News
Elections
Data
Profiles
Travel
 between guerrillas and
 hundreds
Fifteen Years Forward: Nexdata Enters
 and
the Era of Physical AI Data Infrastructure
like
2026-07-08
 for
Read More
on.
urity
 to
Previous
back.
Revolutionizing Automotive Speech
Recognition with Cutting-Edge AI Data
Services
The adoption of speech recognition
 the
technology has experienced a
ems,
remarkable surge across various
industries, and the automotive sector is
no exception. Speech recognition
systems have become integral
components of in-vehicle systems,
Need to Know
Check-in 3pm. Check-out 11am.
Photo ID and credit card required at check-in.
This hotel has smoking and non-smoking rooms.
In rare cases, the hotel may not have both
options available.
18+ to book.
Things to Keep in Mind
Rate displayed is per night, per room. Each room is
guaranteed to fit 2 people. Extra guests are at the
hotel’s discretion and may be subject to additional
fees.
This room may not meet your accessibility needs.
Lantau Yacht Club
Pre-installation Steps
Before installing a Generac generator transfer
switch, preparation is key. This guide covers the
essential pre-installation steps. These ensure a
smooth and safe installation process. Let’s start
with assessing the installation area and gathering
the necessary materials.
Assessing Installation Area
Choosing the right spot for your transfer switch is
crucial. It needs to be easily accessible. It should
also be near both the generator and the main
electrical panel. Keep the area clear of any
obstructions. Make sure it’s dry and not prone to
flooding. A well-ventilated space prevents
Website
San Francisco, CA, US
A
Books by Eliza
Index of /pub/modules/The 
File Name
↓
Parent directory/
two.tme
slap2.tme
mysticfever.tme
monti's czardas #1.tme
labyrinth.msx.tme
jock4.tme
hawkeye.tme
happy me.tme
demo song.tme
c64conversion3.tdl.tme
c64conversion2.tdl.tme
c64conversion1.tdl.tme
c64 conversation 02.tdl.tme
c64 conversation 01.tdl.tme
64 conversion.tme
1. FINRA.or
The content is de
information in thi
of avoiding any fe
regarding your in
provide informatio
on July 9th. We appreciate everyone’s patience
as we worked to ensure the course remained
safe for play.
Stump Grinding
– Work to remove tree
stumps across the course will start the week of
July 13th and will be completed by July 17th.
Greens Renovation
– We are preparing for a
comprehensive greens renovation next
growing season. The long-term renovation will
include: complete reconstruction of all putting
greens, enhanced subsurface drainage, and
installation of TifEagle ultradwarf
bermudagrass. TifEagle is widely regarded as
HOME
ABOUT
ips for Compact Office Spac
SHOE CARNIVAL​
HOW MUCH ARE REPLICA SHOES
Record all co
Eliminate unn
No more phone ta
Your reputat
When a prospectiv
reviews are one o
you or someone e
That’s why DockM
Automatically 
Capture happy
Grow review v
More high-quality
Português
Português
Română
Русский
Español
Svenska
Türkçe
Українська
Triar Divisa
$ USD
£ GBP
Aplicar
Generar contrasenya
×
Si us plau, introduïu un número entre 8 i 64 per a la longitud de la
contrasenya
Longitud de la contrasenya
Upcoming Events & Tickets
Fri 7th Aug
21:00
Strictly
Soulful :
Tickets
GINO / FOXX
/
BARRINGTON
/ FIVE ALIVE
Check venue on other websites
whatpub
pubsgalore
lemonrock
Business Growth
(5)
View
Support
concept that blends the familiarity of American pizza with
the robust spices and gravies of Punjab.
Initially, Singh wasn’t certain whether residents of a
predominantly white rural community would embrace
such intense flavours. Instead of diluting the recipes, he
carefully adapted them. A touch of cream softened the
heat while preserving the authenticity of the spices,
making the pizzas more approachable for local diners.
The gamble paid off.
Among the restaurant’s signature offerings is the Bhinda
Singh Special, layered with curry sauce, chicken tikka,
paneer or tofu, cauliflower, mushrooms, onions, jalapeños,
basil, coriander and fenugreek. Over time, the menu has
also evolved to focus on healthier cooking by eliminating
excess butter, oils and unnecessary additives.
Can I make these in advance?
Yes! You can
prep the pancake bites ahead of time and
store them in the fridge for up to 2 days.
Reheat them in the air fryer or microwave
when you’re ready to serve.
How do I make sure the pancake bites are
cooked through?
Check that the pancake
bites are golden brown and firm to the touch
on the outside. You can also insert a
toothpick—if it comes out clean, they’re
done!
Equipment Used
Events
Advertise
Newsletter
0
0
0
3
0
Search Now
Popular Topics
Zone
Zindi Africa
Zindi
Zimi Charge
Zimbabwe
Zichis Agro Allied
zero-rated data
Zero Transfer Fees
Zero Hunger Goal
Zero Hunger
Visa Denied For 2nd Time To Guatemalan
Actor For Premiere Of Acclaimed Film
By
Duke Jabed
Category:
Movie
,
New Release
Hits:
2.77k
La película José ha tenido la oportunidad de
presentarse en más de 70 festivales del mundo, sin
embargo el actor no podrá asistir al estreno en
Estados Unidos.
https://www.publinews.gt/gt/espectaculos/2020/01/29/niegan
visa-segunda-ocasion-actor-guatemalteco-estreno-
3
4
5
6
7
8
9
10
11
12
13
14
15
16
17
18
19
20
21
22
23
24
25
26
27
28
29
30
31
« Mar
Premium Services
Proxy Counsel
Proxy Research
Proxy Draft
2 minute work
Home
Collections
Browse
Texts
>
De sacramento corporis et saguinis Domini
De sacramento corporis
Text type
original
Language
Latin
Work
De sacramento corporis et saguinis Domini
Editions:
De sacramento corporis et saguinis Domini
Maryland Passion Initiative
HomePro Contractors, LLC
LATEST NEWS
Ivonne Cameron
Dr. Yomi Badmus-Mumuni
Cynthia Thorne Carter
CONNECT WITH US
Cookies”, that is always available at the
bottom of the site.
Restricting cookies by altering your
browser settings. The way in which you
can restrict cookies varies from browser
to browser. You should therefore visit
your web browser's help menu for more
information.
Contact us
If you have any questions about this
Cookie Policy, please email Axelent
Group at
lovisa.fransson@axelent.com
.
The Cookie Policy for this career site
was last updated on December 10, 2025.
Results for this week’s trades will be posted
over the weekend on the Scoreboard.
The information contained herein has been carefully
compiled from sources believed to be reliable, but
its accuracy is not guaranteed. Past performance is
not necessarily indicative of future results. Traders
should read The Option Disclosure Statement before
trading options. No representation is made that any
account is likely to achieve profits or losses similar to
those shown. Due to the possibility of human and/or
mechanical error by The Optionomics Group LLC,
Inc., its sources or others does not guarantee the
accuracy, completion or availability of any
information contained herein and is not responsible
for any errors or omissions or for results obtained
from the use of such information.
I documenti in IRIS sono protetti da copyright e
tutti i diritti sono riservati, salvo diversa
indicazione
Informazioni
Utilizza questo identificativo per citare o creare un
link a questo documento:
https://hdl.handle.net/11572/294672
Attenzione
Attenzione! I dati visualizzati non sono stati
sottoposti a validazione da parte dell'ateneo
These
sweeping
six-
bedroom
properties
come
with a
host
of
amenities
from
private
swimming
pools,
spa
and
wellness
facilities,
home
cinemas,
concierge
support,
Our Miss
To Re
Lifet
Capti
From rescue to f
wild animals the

^^^^

## Assigned task
Rewrite the text lines from all of the items above as a JSON list of strings, with one string per line and blank lines left out.

## Answer space
[
  "News",
  "Elections",
  "Data",
  "Profiles",
  "Travel",
  " between guerrillas and",
  " hundreds",
  "Fifteen Years Forward: Nexdata Enters",
  " and",
  "the Era of Physical AI Data Infrastructure",
  "like",
  "2026-07-08",
  " for",
  "Read More",
  "on.",
  "urity",
  " to",
  "Previous",
  "back.",
  "Revolutionizing Automotive Speech",
  "Recognition with Cutting-Edge AI Data",
  "Services",
  "The adoption of speech recognition",
  " the",
  "technology has experienced a",
  "ems,",
  "remarkable surge across various",
  "industries, and the automotive sector is",
  "no exception. Speech recognition",
  "systems have become integral",
  "components of in-vehicle systems,",
  "Need to Know",
  "Check-in 3pm. Check-out 11am.",
  "Photo ID and credit card required at check-in.",
  "This hotel has smoking and non-smoking rooms.",
  "In rare cases, the hotel may not have both",
  "options available.",
  "18+ to book.",
  "Things to Keep in Mind",
  "Rate displayed is per night, per room. Each room is",
  "guaranteed to fit 2 people. Extra guests are at the",
  "hotel’s discretion and may be subject to additional",
  "fees.",
  "This room may not meet your accessibility needs.",
  "Lantau Yacht Club",
  "Pre-installation Steps",
  "Before installing a Generac generator transfer",
  "switch, preparation is key. This guide covers the",
  "essential pre-installation steps. These ensure a",
  "smooth and safe installation process. Let’s start",
  "with assessing the installation area and gathering",
  "the necessary materials.",
  "Assessing Installation Area",
  "Choosing the right spot for your transfer switch is",
  "crucial. It needs to be easily accessible. It should",
  "also be near both the generator and the main",
  "electrical panel. Keep the area clear of any",
  "obstructions. Make sure it’s dry and not prone to",
  "flooding. A well-ventilated space prevents",
  "Website",
  "San Francisco, CA, US",
  "A",
  "Books by Eliza",
  "Index of /pub/modules/The ",
  "File Name",
  "↓",
  "Parent directory/",
  "two.tme",
  "slap2.tme",
  "mysticfever.tme",
  "monti's czardas #1.tme",
  "labyrinth.msx.tme",
  "jock4.tme",
  "hawkeye.tme",
  "happy me.tme",
  "demo song.tme",
  "c64conversion3.tdl.tme",
  "c64conversion2.tdl.tme",
  "c64conversion1.tdl.tme",
  "c64 conversation 02.tdl.tme",
  "c64 conversation 01.tdl.tme",
  "64 conversion.tme",
  "1. FINRA.or",
  "The content is de",
  "information in thi",
  "of avoiding any fe",
  "regarding your in",
  "provide informatio",
  "on July 9th. We appreciate everyone’s patience",
  "as we worked to ensure the course remained",
  "safe for play.",
  "Stump Grinding",
  "– Work to remove tree",
  "stumps across the course will start the week of",
  "July 13th and will be completed by July 17th.",
  "Greens Renovation",
  "– We are preparing for a",
  "comprehensive greens renovation next",
  "growing season. The long-term renovation will",
  "include: complete reconstruction of all putting",
  "greens, enhanced subsurface drainage, and",
  "installation of TifEagle ultradwarf",
  "bermudagrass. TifEagle is widely regarded as",
  "HOME",
  "ABOUT",
  "ips for Compact Office Spac",
  "SHOE CARNIVAL​",
  "HOW MUCH ARE REPLICA SHOES",
  "Record all co",
  "Eliminate unn",
  "No more phone ta",
  "Your reputat",
  "When a prospectiv",
  "reviews are one o",
  "you or someone e",
  "That’s why DockM",
  "Automatically ",
  "Capture happy",
  "Grow review v",
  "More high-quality",
  "Português",
  "Português",
  "Română",
  "Русский",
  "Español",
  "Svenska",
  "Türkçe",
  "Українська",
  "Triar Divisa",
  "$ USD",
  "£ GBP",
  "Aplicar",
  "Generar contrasenya",
  "×",
  "Si us plau, introduïu un número entre 8 i 64 per a la longitud de la",
  "contrasenya",
  "Longitud de la contrasenya",
  "Upcoming Events & Tickets",
  "Fri 7th Aug",
  "21:00",
  "Strictly",
  "Soulful :",
  "Tickets",
  "GINO / FOXX",
  "/",
  "BARRINGTON",
  "/ FIVE ALIVE",
  "Check venue on other websites",
  "whatpub",
  "pubsgalore",
  "lemonrock",
  "Business Growth",
  "(5)",
  "View",
  "Support",
  "concept that blends the familiarity of American pizza with",
  "the robust spices and gravies of Punjab.",
  "Initially, Singh wasn’t certain whether residents of a",
  "predominantly white rural community would embrace",
  "such intense flavours. Instead of diluting the recipes, he",
  "carefully adapted them. A touch of cream softened the",
  "heat while preserving the authenticity of the spices,",
  "making the pizzas more approachable for local diners.",
  "The gamble paid off.",
  "Among the restaurant’s signature offerings is the Bhinda",
  "Singh Special, layered with curry sauce, chicken tikka,",
  "paneer or tofu, cauliflower, mushrooms, onions, jalapeños,",
  "basil, coriander and fenugreek. Over time, the menu has",
  "also evolved to focus on healthier cooking by eliminating",
  "excess butter, oils and unnecessary additives.",
  "Can I make these in advance?",
  "Yes! You can",
  "prep the pancake bites ahead of time and",
  "store them in the fridge for up to 2 days.",
  "Reheat them in the air fryer or microwave",
  "when you’re ready to serve.",
  "How do I make sure the pancake bites are",
  "cooked through?",
  "Check that the pancake",
  "bites are golden brown and firm to the touch",
  "on the outside. You can also insert a",
  "toothpick—if it comes out clean, they’re",
  "done!",
  "Equipment Used",
  "Events",
  "Advertise",
  "Newsletter",
  "0",
  "0",
  "0",
  "3",
  "0",
  "Search Now",
  "Popular Topics",
  "Zone",
  "Zindi Africa",
  "Zindi",
  "Zimi Charge",
  "Zimbabwe",
  "Zichis Agro Allied",
  "zero-rated data",
  "Zero Transfer Fees",
  "Zero Hunger Goal",
  "Zero Hunger",
  "Visa Denied For 2nd Time To Guatemalan",
  "Actor For Premiere Of Acclaimed Film",
  "By",
  "Duke Jabed",
  "Category:",
  "Movie",
  ",",
  "New Release",
  "Hits:",
  "2.77k",
  "La película José ha tenido la oportunidad de",
  "presentarse en más de 70 festivales del mundo, sin",
  "embargo el actor no podrá asistir al estreno en",
  "Estados Unidos.",
  "https://www.publinews.gt/gt/espectaculos/2020/01/29/niegan",
  "visa-segunda-ocasion-actor-guatemalteco-estreno-",
  "3",
  "4",
  "5",
  "6",
  "7",
  "8",
  "9",
  "10",
  "11",
  "12",
  "13",
  "14",
  "15",
  "16",
  "17",
  "18",
  "19",
  "20",
  "21",
  "22",
  "23",
  "24",
  "25",
  "26",
  "27",
  "28",
  "29",
  "30",
  "31",
  "« Mar",
  "Premium Services",
  "Proxy Counsel",
  "Proxy Research",
  "Proxy Draft",
  "2 minute work",
  "Home",
  "Collections",
  "Browse",
  "Texts",
  ">",
  "De sacramento corporis et saguinis Domini",
  "De sacramento corporis",
  "Text type",
  "original",
  "Language",
  "Latin",
  "Work",
  "De sacramento corporis et saguinis Domini",
  "Editions:",
  "De sacramento corporis et saguinis Domini",
  "Maryland Passion Initiative",
  "HomePro Contractors, LLC",
  "LATEST NEWS",
  "Ivonne Cameron",
  "Dr. Yomi Badmus-Mumuni",
  "Cynthia Thorne Carter",
  "CONNECT WITH US",
  "Cookies”, that is always available at the",
  "bottom of the site.",
  "Restricting cookies by altering your",
  "browser settings. The way in which you",
  "can restrict cookies varies from browser",
  "to browser. You should therefore visit",
  "your web browser's help menu for more",
  "information.",
  "Contact us",
  "If you have any questions about this",
  "Cookie Policy, please email Axelent",
  "Group at",
  "lovisa.fransson@axelent.com",
  ".",
  "The Cookie Policy for this career site",
  "was last updated on December 10, 2025.",
  "Results for this week’s trades will be posted",
  "over the weekend on the Scoreboard.",
  "The information contained herein has been carefully",
  "compiled from sources believed to be reliable, but",
  "its accuracy is not guaranteed. Past performance is",
  "not necessarily indicative of future results. Traders",
  "should read The Option Disclosure Statement before",
  "trading options. No representation is made that any",
  "account is likely to achieve profits or losses similar to",
  "those shown. Due to the possibility of human and/or",
  "mechanical error by The Optionomics Group LLC,",
  "Inc., its sources or others does not guarantee the",
  "accuracy, completion or availability of any",
  "information contained herein and is not responsible",
  "for any errors or omissions or for results obtained",
  "from the use of such information.",
  "I documenti in IRIS sono protetti da copyright e",
  "tutti i diritti sono riservati, salvo diversa",
  "indicazione",
  "Informazioni",
  "Utilizza questo identificativo per citare o creare un",
  "link a questo documento:",
  "https://hdl.handle.net/11572/294672",
  "Attenzione",
  "Attenzione! I dati visualizzati non sono stati",
  "sottoposti a validazione da parte dell'ateneo",
  "These",
  "sweeping",
  "six-",
  "bedroom",
  "properties",
  "come",
  "with a",
  "host",
  "of",
  "amenities",
  "from",
  "private",
  "swimming",
  "pools,",
  "spa",
  "and",
  "wellness",
  "facilities,",
  "home",
  "cinemas,",
  "concierge",
  "support,",
  "Our Miss",
  "To Re",
  "Lifet",
  "Capti",
  "From rescue to f",
  "wild animals the"
]